Россия продолжает относиться к странам с тяжелым бременем туберкулеза. О том, что нам мешает избавиться от чахоточного статуса, в интервью VM размышляет главный фтизиатр Минздрава РФ, руководитель отдела фтизиатрии ФГБУ «Центральный научно‑исследовательский институт туберкулеза» РАМН Ирина Васильева.
– Еще во времена СССР была создана обширная сеть специализированных противотуберкулезных учреждений, и тем не менее в начале 90-х годов произошел всплеск заболеваемости и смертности. Чем это было обусловлено?

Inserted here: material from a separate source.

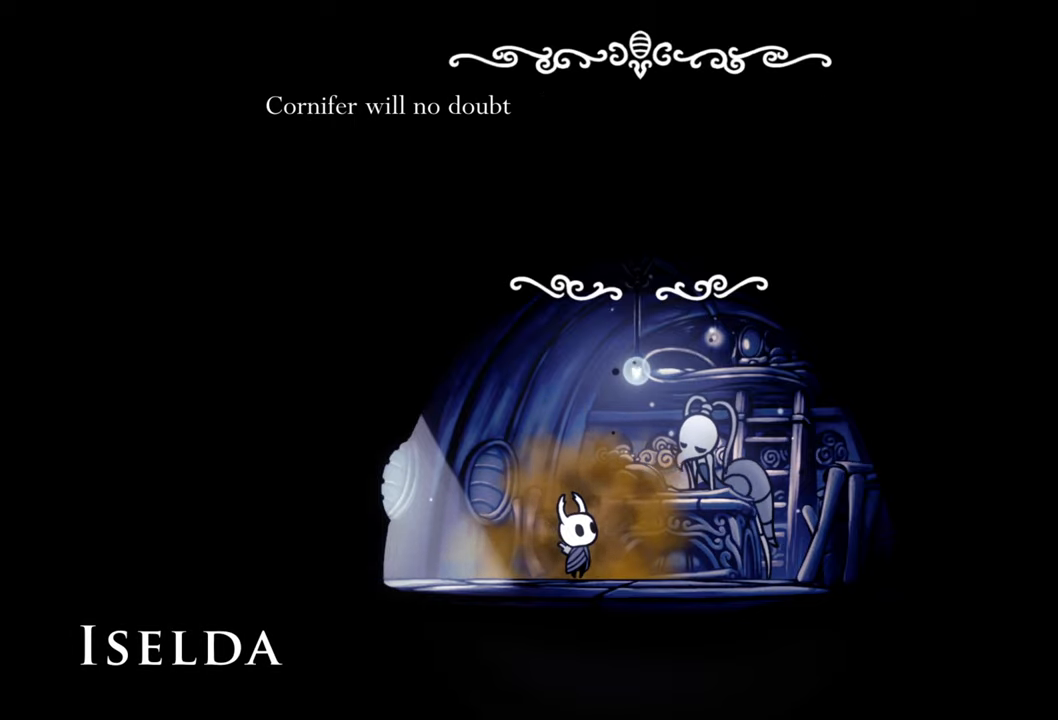
{"buttons": ["A"], "events": [[140, "A", "up"], [240, "A", "down"], [340, "A", "up"], [420, "A", "down"]]}
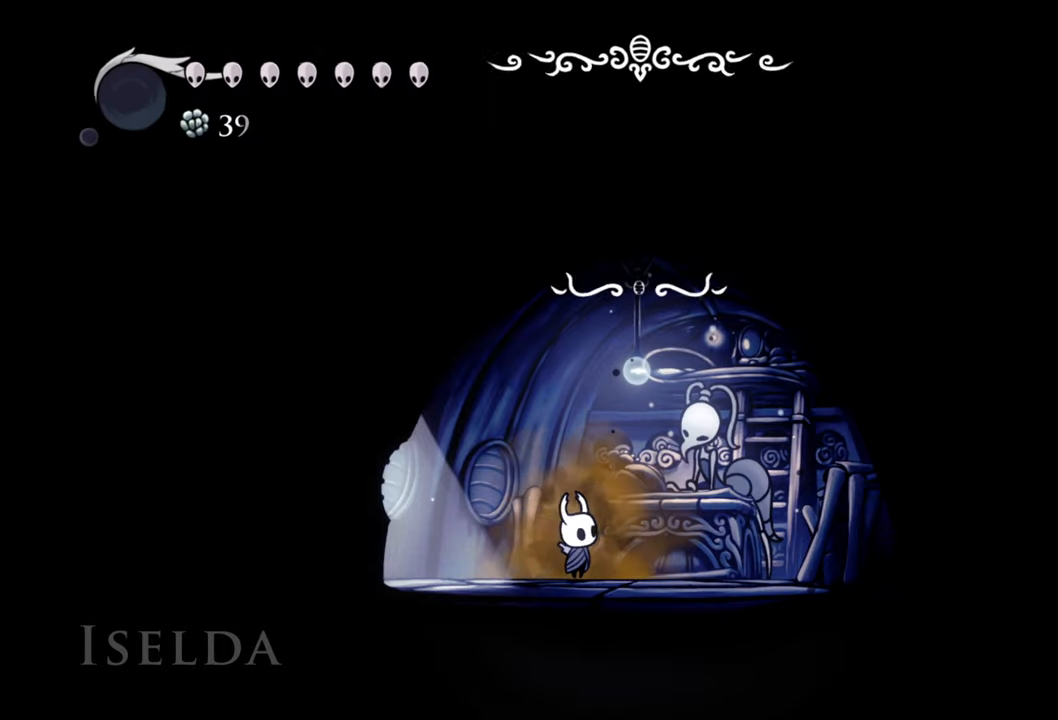
{"buttons": [], "events": [[40, "A", "up"], [140, "A", "down"], [220, "A", "up"]]}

– Сеть противотуберкулезных диспансеров, выполняющих не только диагностическую и лечебную функции, но и организационно-методологическую работу по профилактике, раннему выявлению и деятельности в очагах туберкулезных инфекций, функционирует по-прежнему. Первые противотуберкулезные препараты были открыты еще в 1944 году, а чуть позже стали использоваться в терапии, и с 60-х годов туберкулез стремительно пошел на убыль. Но эта тенденция споткнулась о социальные потрясения. Дело в том, что перерождение латентной инфекции в заболевание связано со снижением иммунитета, а наибольший провокатор тут – стресс. Что и случилось в начале 90-х – социально-экономический коллапс, развал Союза, активные миграционные процессы. Мигранты попадали в Россию недолечившимися или больными. Эти факторы на фоне резкого снижения финансирования противотуберкулезных служб и острого дефицита препаратов способствовали распространению эпидемии. Заболеваемость по сравнению с благополучными годами в СССР выросла в три раза. Изменить ситуацию удалось только в конце 90-годов – были приняты федеральные программы, стало наращиваться финансирование. Но лишь сейчас мы ощущаем результаты этой работы: туберкулез – болезнь медленная, не грипп и не вирусная инфекция, которая быстро дает и эпидемию, и ее спад. Таковы особенности и самого возбудителя – медленно растет, размножается, длительно протекает. Для ремиссии требуется время. Да, заболеваемость и смертность от туберкулеза сегодня существенно снижаются, но параллельно нарастают другие проблемы – распространение туберкулеза с множественной лекарственной устойчивостью (МЛУ-ТБ) и туберкулеза с ВИЧ.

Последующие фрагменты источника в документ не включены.